Gary Haugen is the founder and head of International Justice Mission. Formerly a staff lawyer for the US Justice Department, Haugen started IJM to provide the legal services that are so desperately needed around the world. IJM is best known for its work freeing slaves around the world, particularly women and children in sex trafficking.
But the Locust Effect is more than an informational or fundraising book. The Locust Effect is a call for a refocusing of international aid’s emphasis. Traditionally international aid, whether government or non-governmental, has focused on emergency services (food or disaster aid) or individual or small group empowerment (economic development, building wells, education, etc.)
Haugen says that these traditional aid programs are important, and they have had a significant role in driving down the number (and percent) of people in extreme poverty. But during that same time, when those in extreme poverty have been dropping, the number in the next rung of poverty, just barely surviving, has been expanding. Haugen ties that plateau to the lack of functioning legal system and the prevalence of violence. Haugen is explicitly calling for international aid to take seriously the need for systemic legal reform in all aspects as the foundational step for all future aid.

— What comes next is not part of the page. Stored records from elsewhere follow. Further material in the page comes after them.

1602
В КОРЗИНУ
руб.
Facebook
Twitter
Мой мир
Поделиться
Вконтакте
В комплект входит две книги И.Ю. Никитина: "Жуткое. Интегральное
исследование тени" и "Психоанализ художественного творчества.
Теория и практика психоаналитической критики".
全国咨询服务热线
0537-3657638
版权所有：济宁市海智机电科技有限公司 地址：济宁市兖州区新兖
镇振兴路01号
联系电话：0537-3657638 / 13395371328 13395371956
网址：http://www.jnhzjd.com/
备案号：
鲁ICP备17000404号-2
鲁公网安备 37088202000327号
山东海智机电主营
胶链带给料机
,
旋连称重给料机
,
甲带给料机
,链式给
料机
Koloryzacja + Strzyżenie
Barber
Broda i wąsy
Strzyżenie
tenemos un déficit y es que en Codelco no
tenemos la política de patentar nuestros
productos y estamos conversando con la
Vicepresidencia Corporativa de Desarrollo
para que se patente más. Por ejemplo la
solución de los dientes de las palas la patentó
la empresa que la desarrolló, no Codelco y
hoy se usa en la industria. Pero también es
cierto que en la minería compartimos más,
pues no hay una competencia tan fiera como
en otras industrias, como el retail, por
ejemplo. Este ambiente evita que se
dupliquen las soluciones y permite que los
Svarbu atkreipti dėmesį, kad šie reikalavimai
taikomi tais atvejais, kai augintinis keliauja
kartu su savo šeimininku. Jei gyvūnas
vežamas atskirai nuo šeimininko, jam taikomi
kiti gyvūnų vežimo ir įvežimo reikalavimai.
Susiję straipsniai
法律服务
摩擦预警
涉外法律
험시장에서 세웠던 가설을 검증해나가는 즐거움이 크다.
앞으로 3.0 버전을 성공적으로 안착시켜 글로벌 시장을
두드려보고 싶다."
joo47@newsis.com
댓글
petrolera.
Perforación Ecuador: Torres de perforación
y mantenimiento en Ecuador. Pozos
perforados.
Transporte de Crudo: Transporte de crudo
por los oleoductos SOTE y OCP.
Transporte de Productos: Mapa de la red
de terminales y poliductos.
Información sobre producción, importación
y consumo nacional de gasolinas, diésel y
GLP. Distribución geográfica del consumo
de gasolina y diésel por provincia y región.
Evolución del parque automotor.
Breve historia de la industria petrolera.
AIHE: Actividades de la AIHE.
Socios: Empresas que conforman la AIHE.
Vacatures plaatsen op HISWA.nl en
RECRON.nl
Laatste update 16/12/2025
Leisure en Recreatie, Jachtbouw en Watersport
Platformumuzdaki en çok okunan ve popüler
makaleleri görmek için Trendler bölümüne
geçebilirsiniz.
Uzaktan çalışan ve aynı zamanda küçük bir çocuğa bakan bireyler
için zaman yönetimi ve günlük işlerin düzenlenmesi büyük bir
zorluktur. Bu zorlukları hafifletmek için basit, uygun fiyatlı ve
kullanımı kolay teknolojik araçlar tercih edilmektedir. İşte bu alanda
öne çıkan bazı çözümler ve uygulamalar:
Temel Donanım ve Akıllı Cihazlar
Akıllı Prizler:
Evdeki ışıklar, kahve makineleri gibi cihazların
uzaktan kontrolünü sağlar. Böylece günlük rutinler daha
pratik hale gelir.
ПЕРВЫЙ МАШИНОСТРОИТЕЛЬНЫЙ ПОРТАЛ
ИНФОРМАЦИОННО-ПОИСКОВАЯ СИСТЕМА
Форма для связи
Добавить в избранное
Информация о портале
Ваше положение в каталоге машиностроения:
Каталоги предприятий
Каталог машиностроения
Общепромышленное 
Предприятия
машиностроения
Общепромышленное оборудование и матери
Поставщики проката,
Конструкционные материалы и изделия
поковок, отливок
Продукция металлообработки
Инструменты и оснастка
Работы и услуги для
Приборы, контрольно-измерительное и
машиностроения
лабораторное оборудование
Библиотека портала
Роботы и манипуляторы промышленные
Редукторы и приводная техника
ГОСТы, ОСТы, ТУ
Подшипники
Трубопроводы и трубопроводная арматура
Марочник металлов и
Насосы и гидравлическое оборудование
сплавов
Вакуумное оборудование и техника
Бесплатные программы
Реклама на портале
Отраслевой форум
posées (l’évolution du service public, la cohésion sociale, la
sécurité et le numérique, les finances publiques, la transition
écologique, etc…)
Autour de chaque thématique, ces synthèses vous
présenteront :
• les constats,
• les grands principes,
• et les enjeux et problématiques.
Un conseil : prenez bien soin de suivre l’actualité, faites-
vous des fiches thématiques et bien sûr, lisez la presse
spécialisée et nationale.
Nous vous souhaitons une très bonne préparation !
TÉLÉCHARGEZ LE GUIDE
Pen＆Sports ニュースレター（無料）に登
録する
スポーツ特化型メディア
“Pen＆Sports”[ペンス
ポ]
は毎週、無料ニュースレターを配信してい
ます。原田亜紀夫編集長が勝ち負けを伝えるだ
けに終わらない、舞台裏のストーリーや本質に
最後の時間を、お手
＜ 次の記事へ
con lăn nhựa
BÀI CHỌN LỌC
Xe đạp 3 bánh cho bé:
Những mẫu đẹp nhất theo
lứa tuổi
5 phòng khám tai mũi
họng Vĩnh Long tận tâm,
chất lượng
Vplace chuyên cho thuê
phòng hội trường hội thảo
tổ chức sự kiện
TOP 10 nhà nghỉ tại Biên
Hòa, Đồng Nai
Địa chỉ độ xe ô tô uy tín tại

The book opens illustrating the absence of a functioning legal system in cases of rape, murder and slavery around the world. And this is not limited to a few areas, but is endemic to the entire developing world. The lack of a functioning legal system, police protection and basic contract rules means that the poor are at the mercy of the powerful.
Part of what is so important about this book is its systemic nature. Haugen is making the case that violence is a driver of poverty and prevents many from escaping poverty. He also ties the lack legal protections in much of the developing world to the history of colonialism and the legal structures that were put into place by colonial powers and rarely reformed after the colonial rule ended. So in many parts of the world, the legal system functions in the language of the colonial power, which is often not the language of the majority of the residents of that country. Or the legal system was intentionally structured to protect land owners, not the poor. Or the police are explicitly tasked with maintaining government rule, not solving crimes or preventing violence.
It is a much different scale, but I could not help but think of the Black Lives Matters protests as I read this book. The protests against police violence, the lack of adequate legal representation for poor defendants, the scapegoating of innocent prisoners to make police look like they have solved crimes are all things that Haugen points to as signs of a broken legal system. The difference is that in the US the majority of the legal system works just fine. The protests are about the relatively small (but important) areas where it is broken.
But in much of the world, the legal system is broken in incredibly unjust and at times mind boggling dumb ways. For instance, in Nairobi, rape must be investigated by a single doctor for a city of millions where hundreds of rapes occur every day. In other countries backlogs of cases are handled by the court looking at a case, for a single day. If the case takes more than that one day, the case goes to the back of the line and may take months or even years for the second day of case to be heard. So a prisoner may wait in custody for six or seven years for a minor offense waiting for the case to be tried.
The first several sections of the book are incredibly difficult to read. Haugen is recounting horror story after horror story of rape, murder and slavery, and how the powerful lack any accountability, while the poor are ground down. I was very thankful that Haugen spend the last sections of the book talking about realistic next steps and of examples of very significant improvements that have occurred recently when violence prevention and legal structure have been emphasized.
This really is not the easiest book to get through (digesting the content is hard, the actual writing is very good and the book is very well structured.) But if you have any interest in international aid, missions, the role of Christians in influencing politics and public policy, or the role of systemic thinking in Christian thought, this is an important book to read.